Okay. Really? We will send our kids to a Christian school.
But we just moved. And the public school is a mile away.
And we're going to do it. Thinking that somehow you're not going to have to bear those consequences.
If you're serious about the centrality of the family. If you're serious about Christian values.
Then you have to realize, that the most sacred mission that God gives you, is to make sure that you're -- that your children are servants of God, who -- interested in the truth.
And people are just not able to emerge that way when they're glued to their devices 26 hours a day, and then indoctrinated in public schools, and certainly in universities.
GLENN: Right. Let me -- let me ask you. Because you said, a year ago.
And you said to me, several years ago. They're coming for Christians first this time.
I think we're not in lockstep.
But they are -- it's getting worse for the Jews, faster than it is for the Christians.
But you were right all those years ago.
Christians are unaware of what is happening, to them.
And -- and what is right around the corner.
I mean if you're surprised at how many people are saying, you know, I'm -- you know, I'm -- anti-Semitic things.
I'm against the Jews. Or whatever.
That's -- that's -- it's not a huge leap in this society now, to say, yeah. Well, I'm also against those Christians too.
Because the Christians cause all the problems.
ADLERSTEIN: Especially since one of the dominant themes in the culture of America today is the takeover by thoughts of intersectionality, and wokism, and the idea that you can divide the world into two halves: The oppressed and the oppressors.
And the good guys are the oppressed. And the bad guys are the oppressors.
There was a display in a hall, at Indiana University, Perdue. For almost an entire year. Not in the classroom. In a hallway.
That sought to tell -- to alert students about how Christianity, was part of white privilege.
And therefore, made Christians as Christians, part of the oppressor class.
How Christianity was used, as a vehicle of oppression.
You may be right, that I was wrong about coming for Christians first.
GLENN: Oh, no.
ADLERSTEIN: They did in places like Nigeria.
But, you know --
GLENN: In the West.
ADLERSTEIN: They unleashed something that was powerful.
GLENN: Right.
ADLERSTEIN: Not a step behind.
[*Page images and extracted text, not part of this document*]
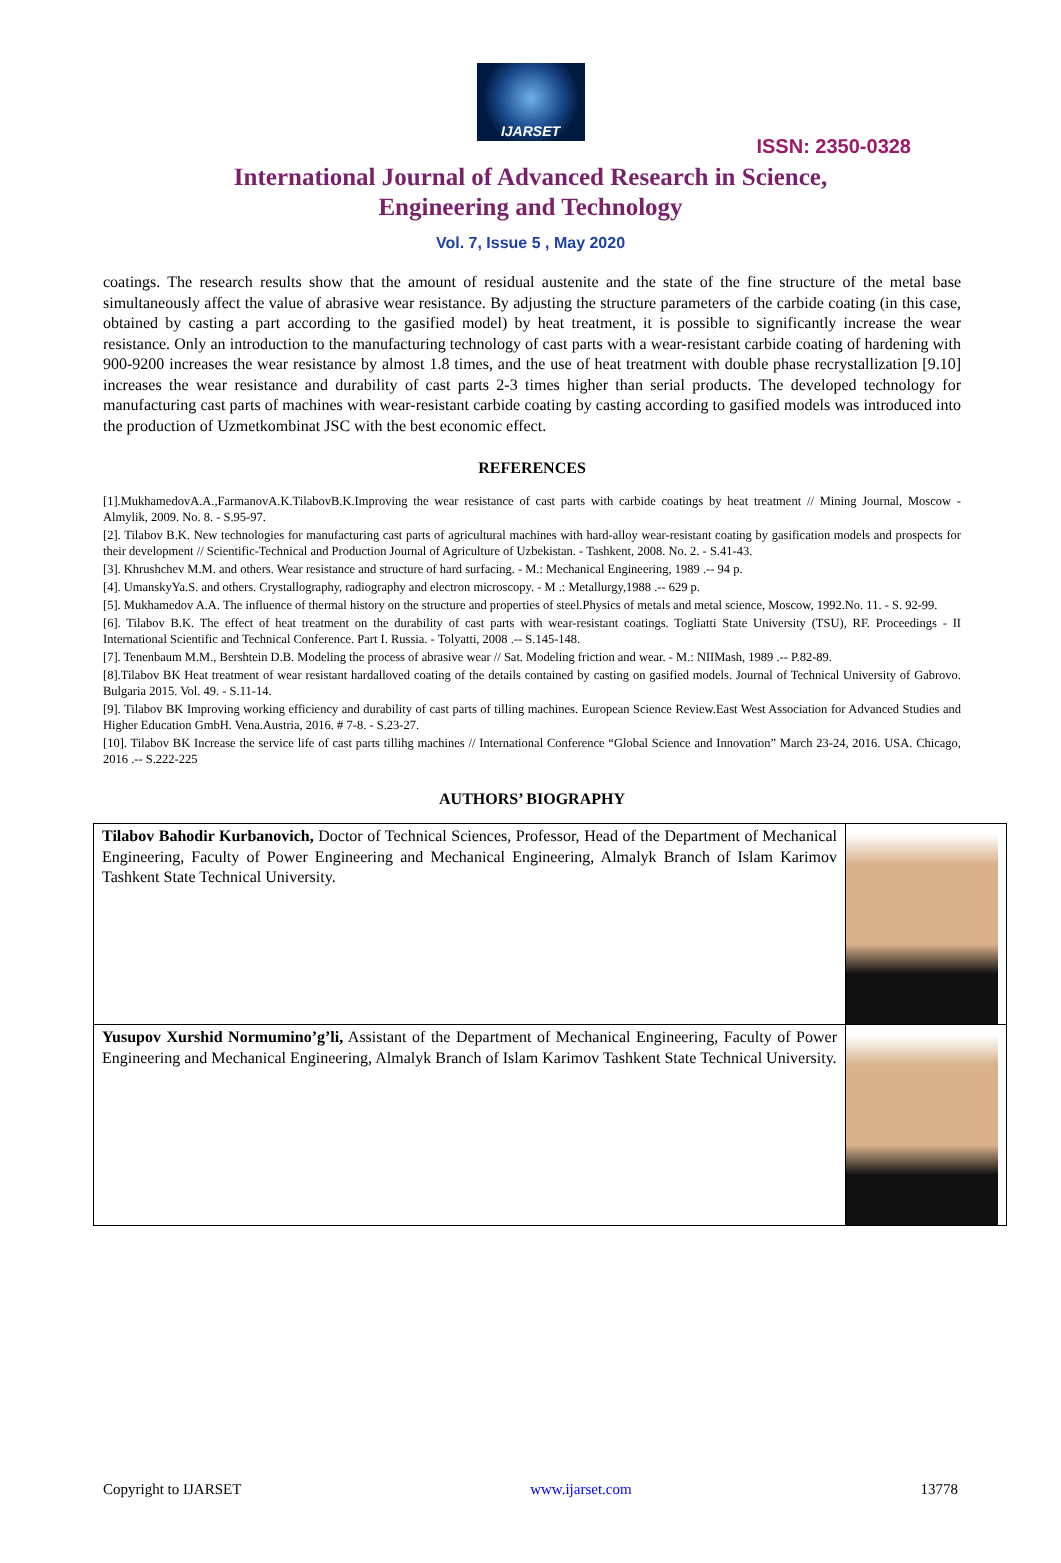IJARSET
ISSN: 2350-0328
International Journal of Advanced Research in Science,
Engineering and Technology
Vol. 7, Issue 5 , May 2020
coatings. The research results show that the amount of residual austenite and the state of the fine structure of the metal base simultaneously affect the value of abrasive wear resistance. By adjusting the structure parameters of the carbide coating (in this case, obtained by casting a part according to the gasified model) by heat treatment, it is possible to significantly increase the wear resistance. Only an introduction to the manufacturing technology of cast parts with a wear-resistant carbide coating of hardening with 900-9200 increases the wear resistance by almost 1.8 times, and the use of heat treatment with double phase recrystallization [9.10] increases the wear resistance and durability of cast parts 2-3 times higher than serial products. The developed technology for manufacturing cast parts of machines with wear-resistant carbide coating by casting according to gasified models was introduced into the production of Uzmetkombinat JSC with the best economic effect.
REFERENCES
[1].MukhamedovA.A.,FarmanovA.K.TilabovB.K.Improving the wear resistance of cast parts with carbide coatings by heat treatment // Mining Journal, Moscow - Almylik, 2009. No. 8. - S.95-97.
[2]. Tilabov B.K. New technologies for manufacturing cast parts of agricultural machines with hard-alloy wear-resistant coating by gasification models and prospects for their development // Scientific-Technical and Production Journal of Agriculture of Uzbekistan. - Tashkent, 2008. No. 2. - S.41-43.
[3]. Khrushchev M.M. and others. Wear resistance and structure of hard surfacing. - M.: Mechanical Engineering, 1989 .-- 94 p.
[4]. UmanskyYa.S. and others. Crystallography, radiography and electron microscopy. - M .: Metallurgy,1988 .-- 629 p.
[5]. Mukhamedov A.A. The influence of thermal history on the structure and properties of steel.Physics of metals and metal science, Moscow, 1992.No. 11. - S. 92-99.
[6]. Tilabov B.K. The effect of heat treatment on the durability of cast parts with wear-resistant coatings. Togliatti State University (TSU), RF. Proceedings - II International Scientific and Technical Conference. Part I. Russia. - Tolyatti, 2008 .-- S.145-148.
[7]. Tenenbaum M.M., Bershtein D.B. Modeling the process of abrasive wear // Sat. Modeling friction and wear. - M.: NIIMash, 1989 .-- P.82-89.
[8].Tilabov BK Heat treatment of wear resistant hardalloved coating of the details contained by casting on gasified models. Journal of Technical University of Gabrovo. Bulgaria 2015. Vol. 49. - S.11-14.
[9]. Tilabov BK Improving working efficiency and durability of cast parts of tilling machines. European Science Review.East West Association for Advanced Studies and Higher Education GmbH. Vena.Austria, 2016. # 7-8. - S.23-27.
[10]. Tilabov BK Increase the service life of cast parts tillihg machines // International Conference “Global Science and Innovation” March 23-24, 2016. USA. Chicago, 2016 .-- S.222-225
AUTHORS’ BIOGRAPHY
| Tilabov Bahodir Kurbanovich, Doctor of Technical Sciences, Professor, Head of the Department of Mechanical Engineering, Faculty of Power Engineering and Mechanical Engineering, Almalyk Branch of Islam Karimov Tashkent State Technical University. | |
| Yusupov Xurshid Normumino’g’li, Assistant of the Department of Mechanical Engineering, Faculty of Power Engineering and Mechanical Engineering, Almalyk Branch of Islam Karimov Tashkent State Technical University. | |
Copyright to IJARSET www.ijarset.com 13778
Maybe a quarter of a step behind.
Michigan State university had a -- a code of speech for students. It has been revoked since then.
But it was in force, for I believe an entire academic year.
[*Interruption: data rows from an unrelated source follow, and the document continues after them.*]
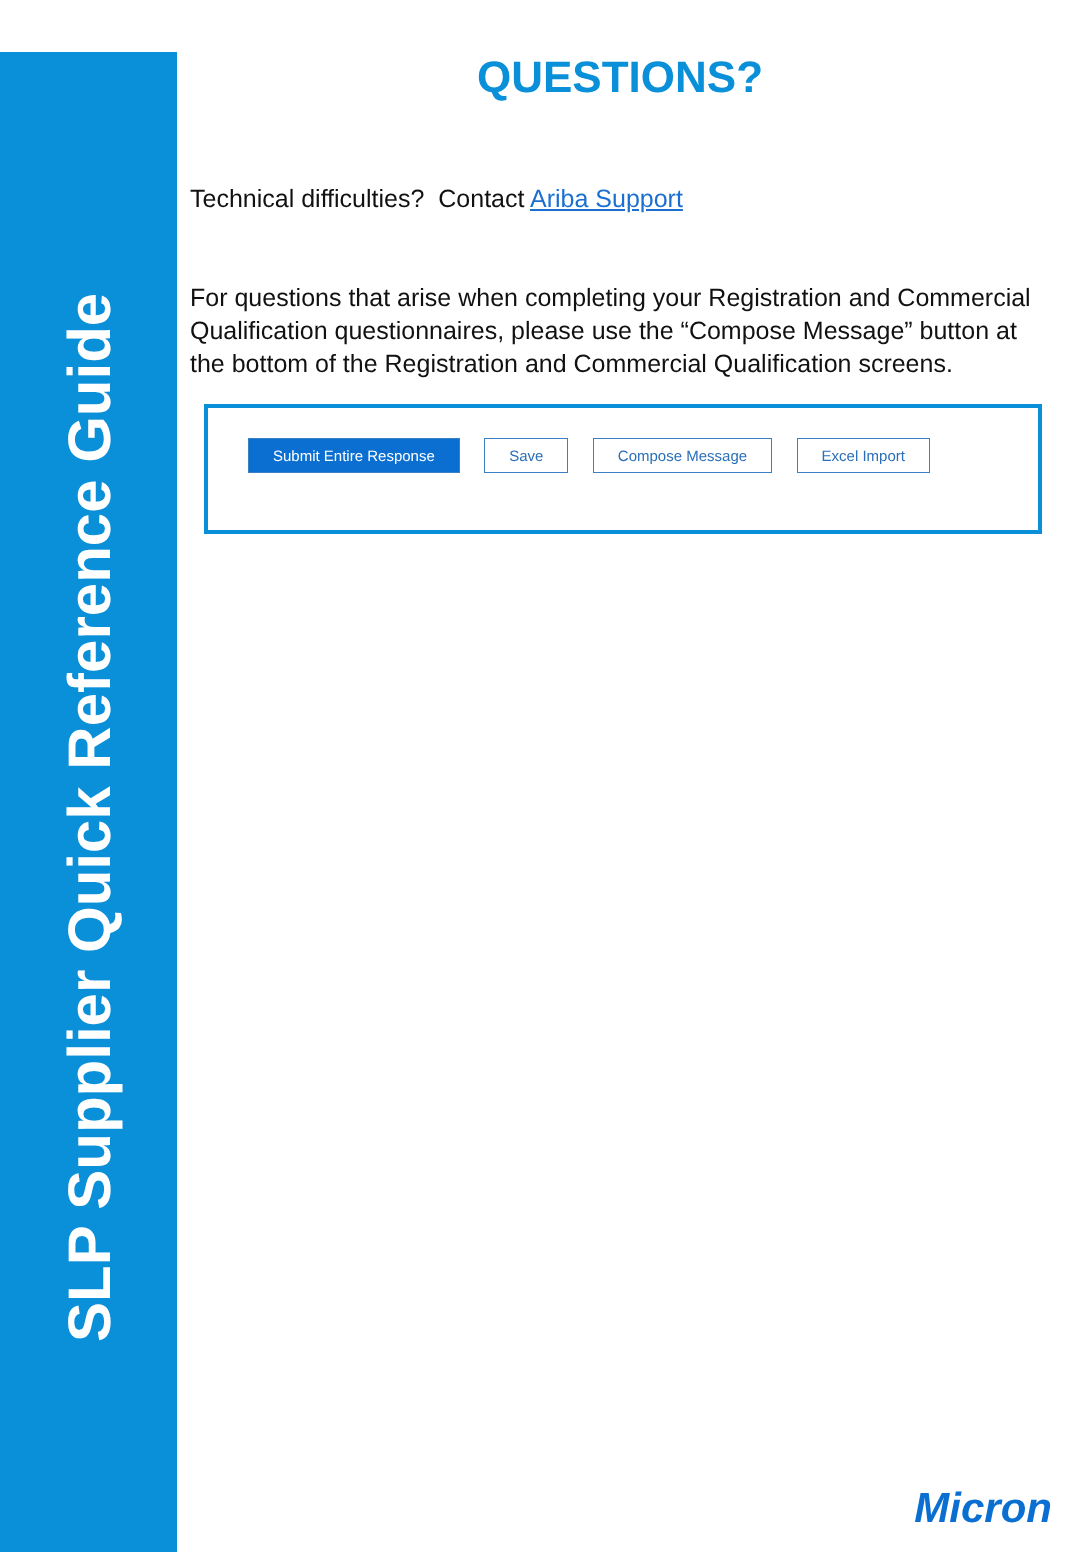SLP Supplier Quick Reference Guide
QUESTIONS?
Technical difficulties? Contact Ariba Support
For questions that arise when completing your Registration and Commercial Qualification questionnaires, please use the “Compose Message” button at the bottom of the Registration and Commercial Qualification screens.
Submit Entire Response Save Compose Message Excel Import
Micron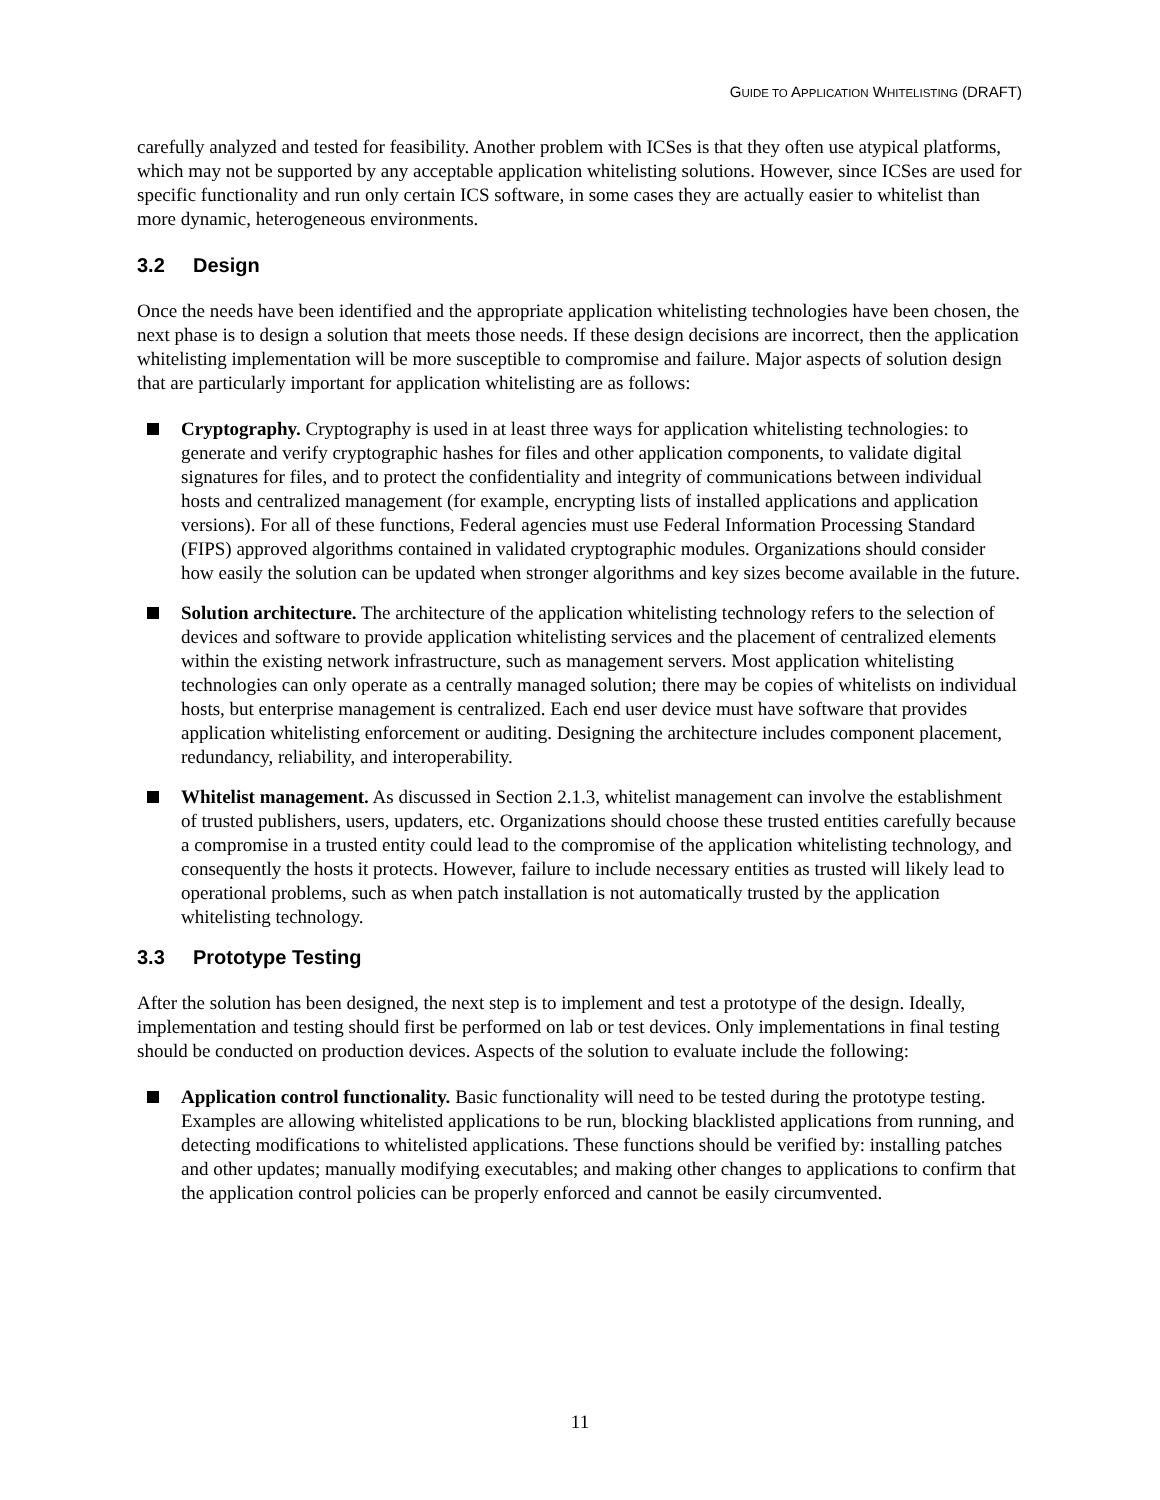GUIDE TO APPLICATION WHITELISTING (DRAFT)
carefully analyzed and tested for feasibility. Another problem with ICSes is that they often use atypical platforms, which may not be supported by any acceptable application whitelisting solutions. However, since ICSes are used for specific functionality and run only certain ICS software, in some cases they are actually easier to whitelist than more dynamic, heterogeneous environments.
3.2 Design
Once the needs have been identified and the appropriate application whitelisting technologies have been chosen, the next phase is to design a solution that meets those needs. If these design decisions are incorrect, then the application whitelisting implementation will be more susceptible to compromise and failure. Major aspects of solution design that are particularly important for application whitelisting are as follows:
Cryptography. Cryptography is used in at least three ways for application whitelisting technologies: to generate and verify cryptographic hashes for files and other application components, to validate digital signatures for files, and to protect the confidentiality and integrity of communications between individual hosts and centralized management (for example, encrypting lists of installed applications and application versions). For all of these functions, Federal agencies must use Federal Information Processing Standard (FIPS) approved algorithms contained in validated cryptographic modules. Organizations should consider how easily the solution can be updated when stronger algorithms and key sizes become available in the future.
Solution architecture. The architecture of the application whitelisting technology refers to the selection of devices and software to provide application whitelisting services and the placement of centralized elements within the existing network infrastructure, such as management servers. Most application whitelisting technologies can only operate as a centrally managed solution; there may be copies of whitelists on individual hosts, but enterprise management is centralized. Each end user device must have software that provides application whitelisting enforcement or auditing. Designing the architecture includes component placement, redundancy, reliability, and interoperability.
Whitelist management. As discussed in Section 2.1.3, whitelist management can involve the establishment of trusted publishers, users, updaters, etc. Organizations should choose these trusted entities carefully because a compromise in a trusted entity could lead to the compromise of the application whitelisting technology, and consequently the hosts it protects. However, failure to include necessary entities as trusted will likely lead to operational problems, such as when patch installation is not automatically trusted by the application whitelisting technology.
3.3 Prototype Testing
After the solution has been designed, the next step is to implement and test a prototype of the design. Ideally, implementation and testing should first be performed on lab or test devices. Only implementations in final testing should be conducted on production devices. Aspects of the solution to evaluate include the following:
Application control functionality. Basic functionality will need to be tested during the prototype testing. Examples are allowing whitelisted applications to be run, blocking blacklisted applications from running, and detecting modifications to whitelisted applications. These functions should be verified by: installing patches and other updates; manually modifying executables; and making other changes to applications to confirm that the application control policies can be properly enforced and cannot be easily circumvented.
11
Where students were told to avoid, any language that made oblique reference to the majority religion in America.
So you were not supposed to use words like merry. Or --
GLENN: Wow.
ADLERSTEIN: Or Jingle Bells. Or eggs.
GLENN: Wow.
ADLERSTEIN: And -- it's stressed the majority of religion. You were allowed to talk about minority religions. I guess as long as it's not Jewish.
But you can't talk about -- about Christianity.
GLENN: The key here to understand all of this is, oppressor versus oppressed.
If everything else goes all logic.
Everything goes out the window.
All facts go out the window. If you just look at oppressor versus oppressed.